Basear o feedback em dados minimiza interpretações subjetivas. Alguns indicadores úteis:

  • Entregas e cumprimento de metas
  • Qualidade técnica das tarefas
  • Postura colaborativa e relacionamento
  • Absenteísmo e pontualidade

O uso de dashboards facilita esse acompanhamento de forma visual e transparente.

5. Estímulo à cultura do reconhecimento

Nem só de correções vive uma cultura de feedback. Reconhecer desempenhos positivos reforça o comportamento desejado e fortalece a autoestima profissional.

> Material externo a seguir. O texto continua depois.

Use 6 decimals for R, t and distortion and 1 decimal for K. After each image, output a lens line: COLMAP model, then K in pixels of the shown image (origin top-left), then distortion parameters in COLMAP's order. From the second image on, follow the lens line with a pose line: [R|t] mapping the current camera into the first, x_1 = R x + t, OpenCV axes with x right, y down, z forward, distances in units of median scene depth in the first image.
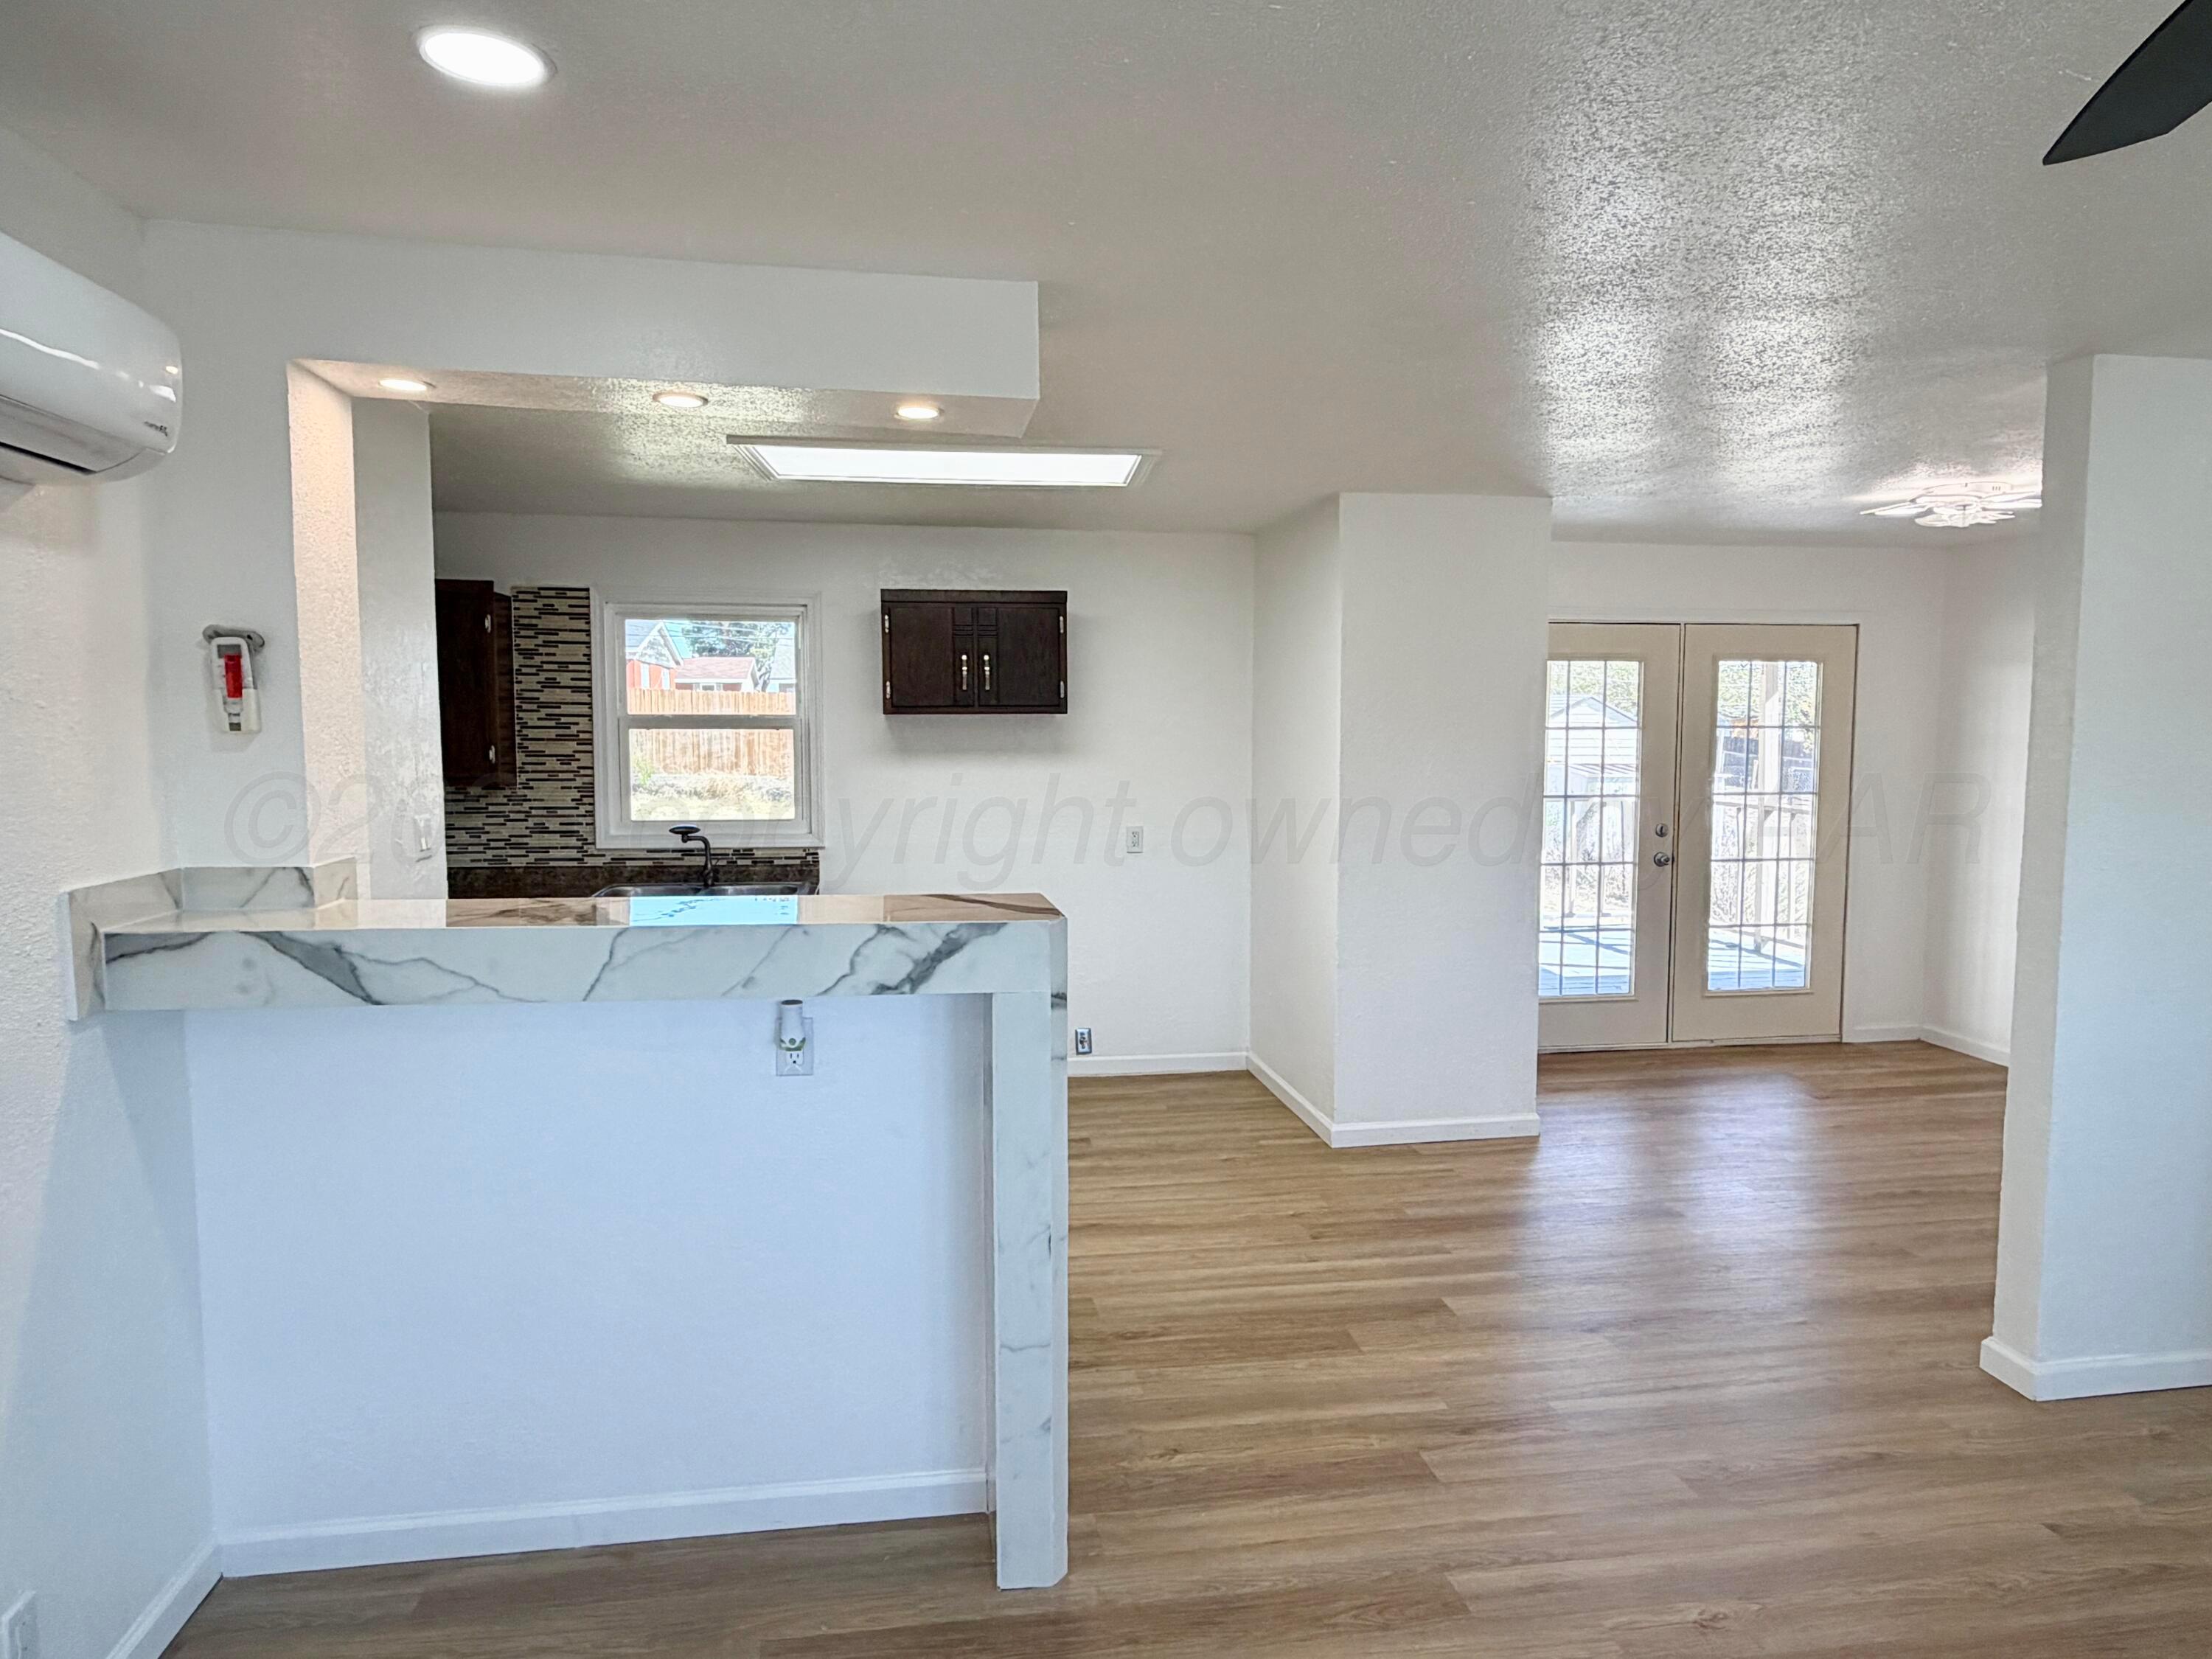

“Pessoas fazem o certo quando recebem reconhecimento pelo que fazem bem.” — Ken Blanchard

Crie rituais de celebração (mensagens públicas, premiações simbólicas, elogios formais) para promover essa cultura.

6. Canais e escuta ativa

Feedback deve ser via de mão dupla. Estimule os colaboradores a também darem retorno sobre processos, lideranças e práticas. Isso promove melhoria contínua e senso de pertencimento.

Ferramentas como caixas de sugestões digitais, formulários anônimos e pesquisas pulse podem ajudar.

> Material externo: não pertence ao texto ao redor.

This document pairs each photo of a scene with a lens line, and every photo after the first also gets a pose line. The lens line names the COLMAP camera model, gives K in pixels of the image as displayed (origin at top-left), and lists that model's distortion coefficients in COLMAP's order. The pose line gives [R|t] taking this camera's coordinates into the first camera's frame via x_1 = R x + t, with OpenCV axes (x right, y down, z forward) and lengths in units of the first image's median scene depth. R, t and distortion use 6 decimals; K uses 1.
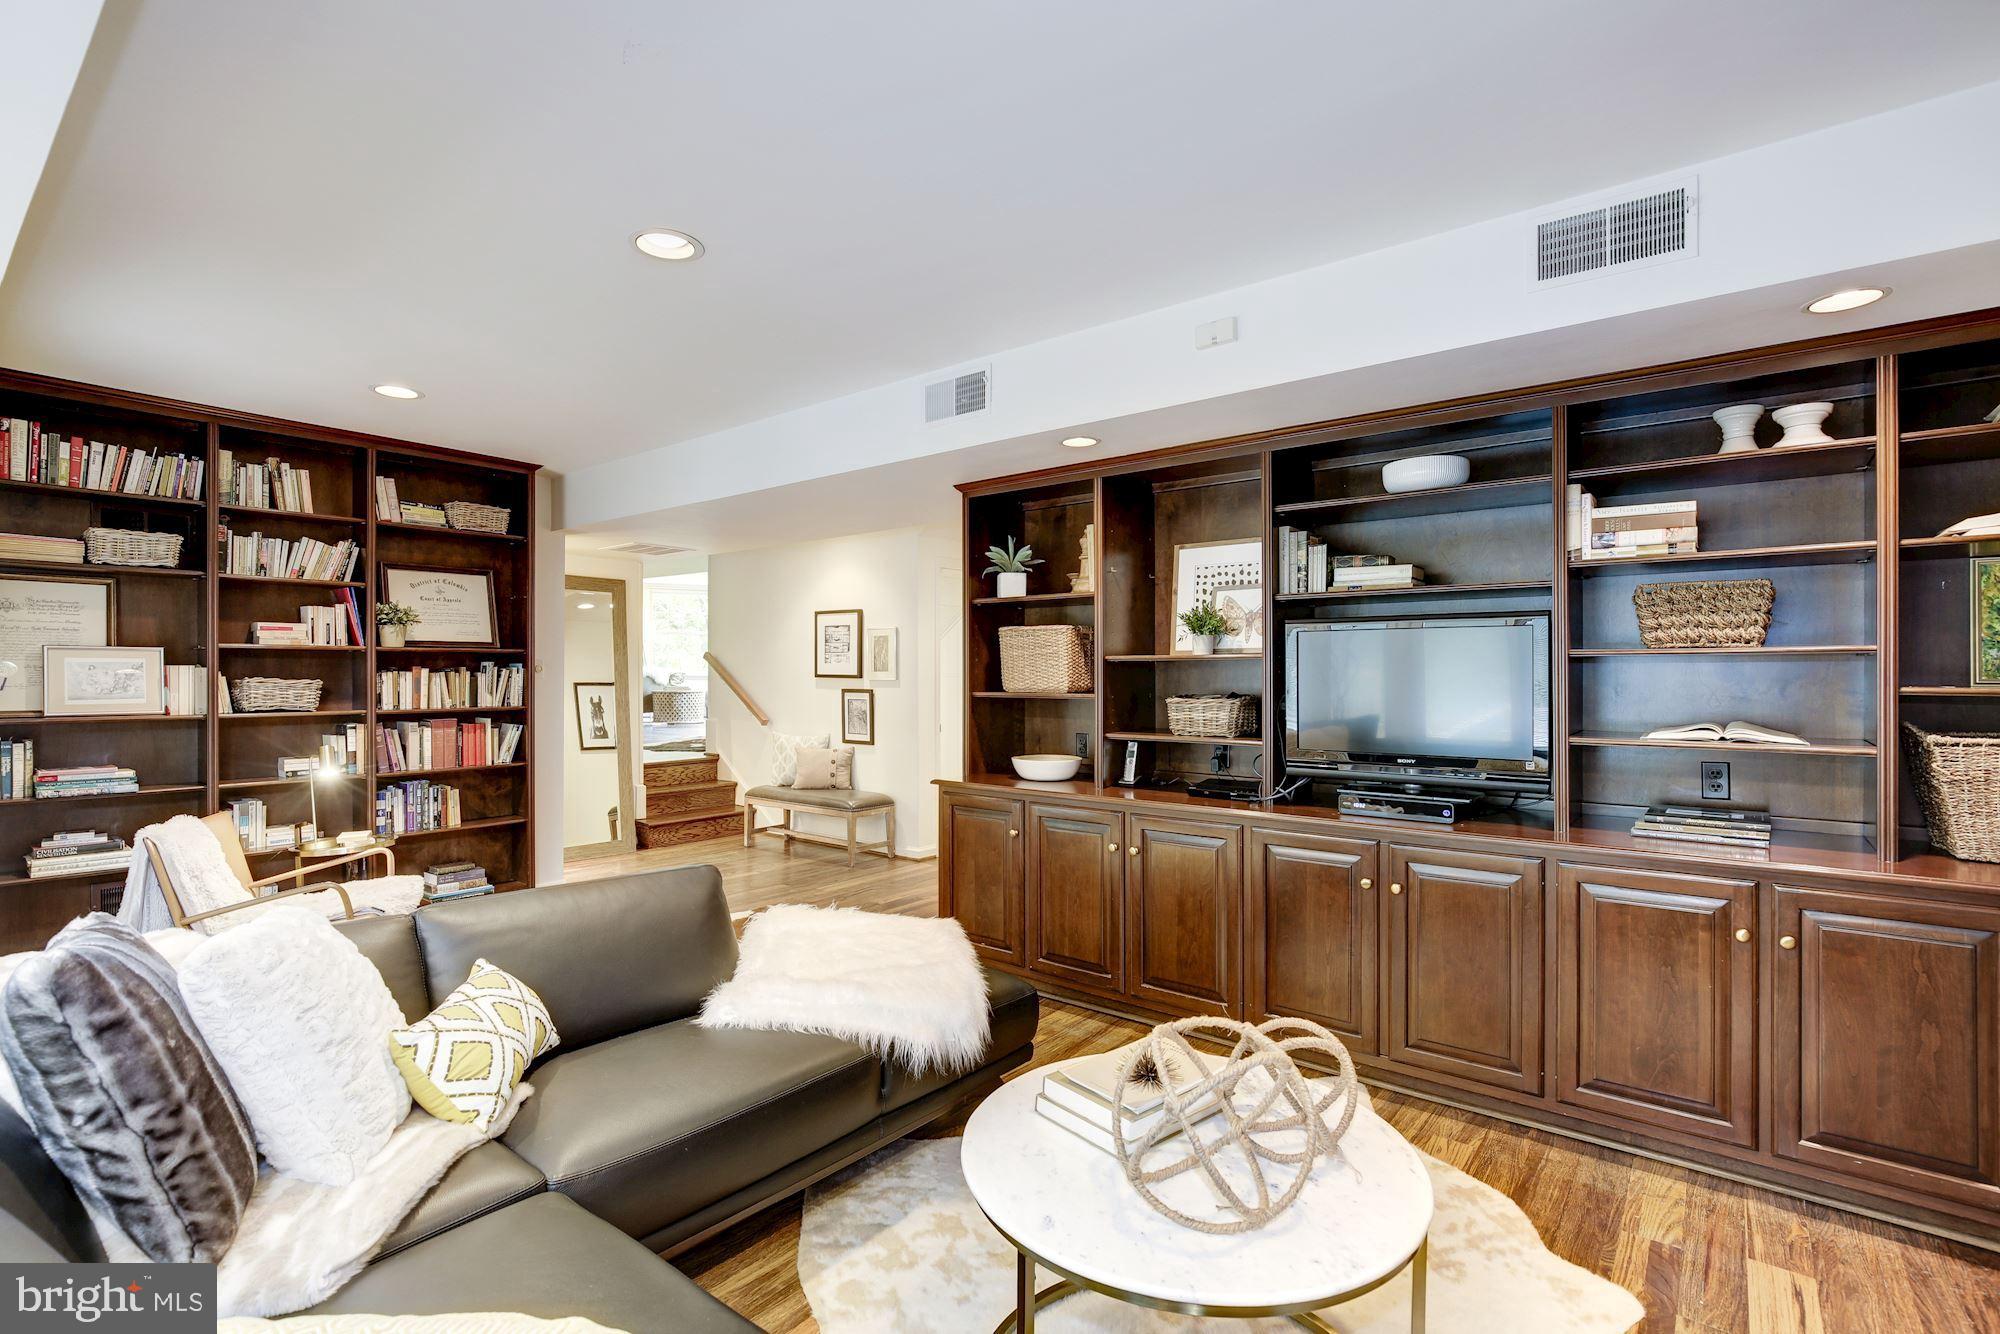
lens RADIAL K [[908.6, 0, 1000.9], [0, 908.6, 669.1], [0, 0, 1]] dist [-0.000557, 0.000163]
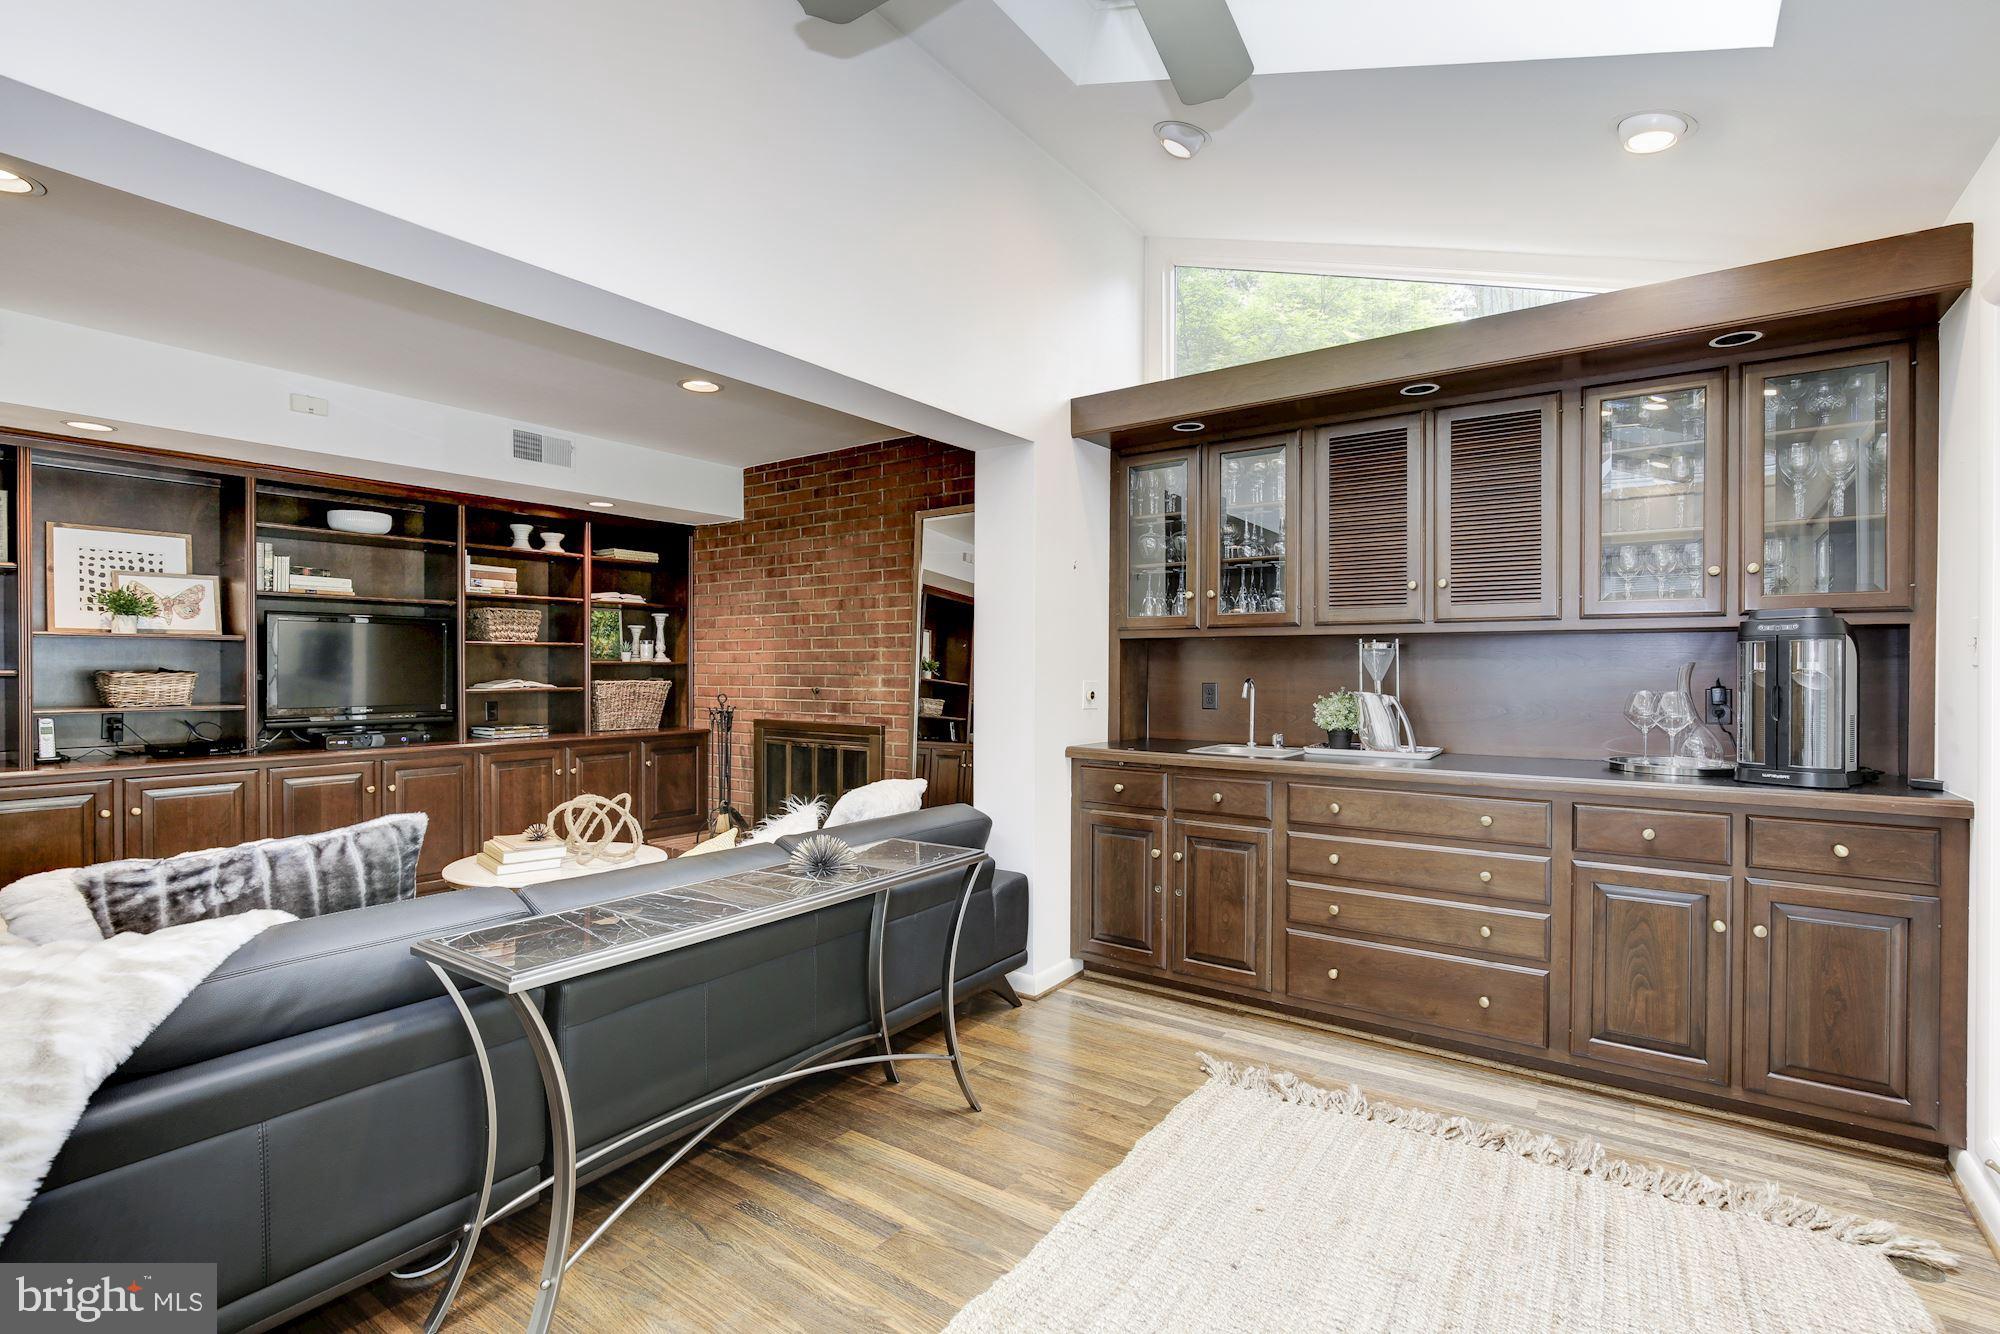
lens RADIAL K [[908.6, 0, 1000.9], [0, 908.6, 669.1], [0, 0, 1]] dist [-0.000557, 0.000163]
pose [[-0.065598, 0.001270, 0.997845, -1.325552], [0.003665, 0.999993, -0.001032, 0.044937], [-0.997839, 0.003589, -0.065602, 0.047603]]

7. Feedback como rotina de gestão

O feedback deve estar presente em diferentes ritos da cultura organizacional:

  • Onboarding de novos colaboradores
  • Reuniões semanais de equipe
  • Avaliações trimestrais
  • Check-ins de desempenho em programas de desenvolvimento

Estratégias para implementação bem-sucedida

  1. Patrocínio da alta liderança: o exemplo vem de cima. CEOs e diretores devem apoiar e praticar o feedback regularmente.
  2. Piloto em áreas específicas: comece em um departamento com boa receptividade e amplie gradualmente.
  3. Tecnologia a favor: use plataformas de avaliação, registro de feedbacks e indicadores para apoiar o processo.
  4. Comunicação clara: informe a todos sobre o que é o feedback, por que será implementado e como será conduzido.
  5. Acompanhamento com KPIs: meça engajamento, performance, clima e turnover. Isso ajuda a mostrar os ganhos do processo.
  6. Ajustes contínuos: ouça os envolvidos, colete feedback sobre o próprio processo e melhore continuamente.

 

Feedback, feedforward e avaliação de desempenho: entenda a diferença

  • Feedback: retorno sobre comportamentos passados
  • Feedforward: orientação voltada para ações futuras
  • Avaliação de desempenho: ferramenta mais ampla, com foco em competências e metas periódicas

Adotar as três práticas, de forma integrada, promove uma cultura de crescimento.

Dados que comprovam a importância do feedback

  • A Gallup mostra que colaboradores que recebem feedback frequente têm 3,6x mais chances de estarem engajados.
  • A Zippia aponta que 69% dos profissionais trabalhariam melhor se sentissem seus esforços reconhecidos.
  • A SHRM indica que empresas com cultura sólida de feedback têm 14,9% menos turnover.

 

Benefícios de uma cultura de feedback bem implementada

  • Redução do turnover
  • Equipes mais produtivas e engajadas
  • Melhoria contínua dos processos
  • Liderança mais próxima
  • Colaboradores mais autônomos e preparados
  • Alinhamento entre cultura, performance e resultado

 

Conclusão: feedback é gestão de verdade

Os desafios de performance raramente são resolvidos com pressão, controle excessivo ou mudanças de equipe. O que faz a diferença é uma cultura de gestão pautada no diálogo, clareza de expectativas e desenvolvimento contínuo.

Empresas que estruturam uma cultura de feedback colhem resultados tangíveis: menor rotatividade, mais produtividade e um ambiente saudável para crescer.

 

Se sua empresa quer desenvolver lideranças mais preparadas e engajar sua equipe com estratégia, o ponto de partida está no feedback.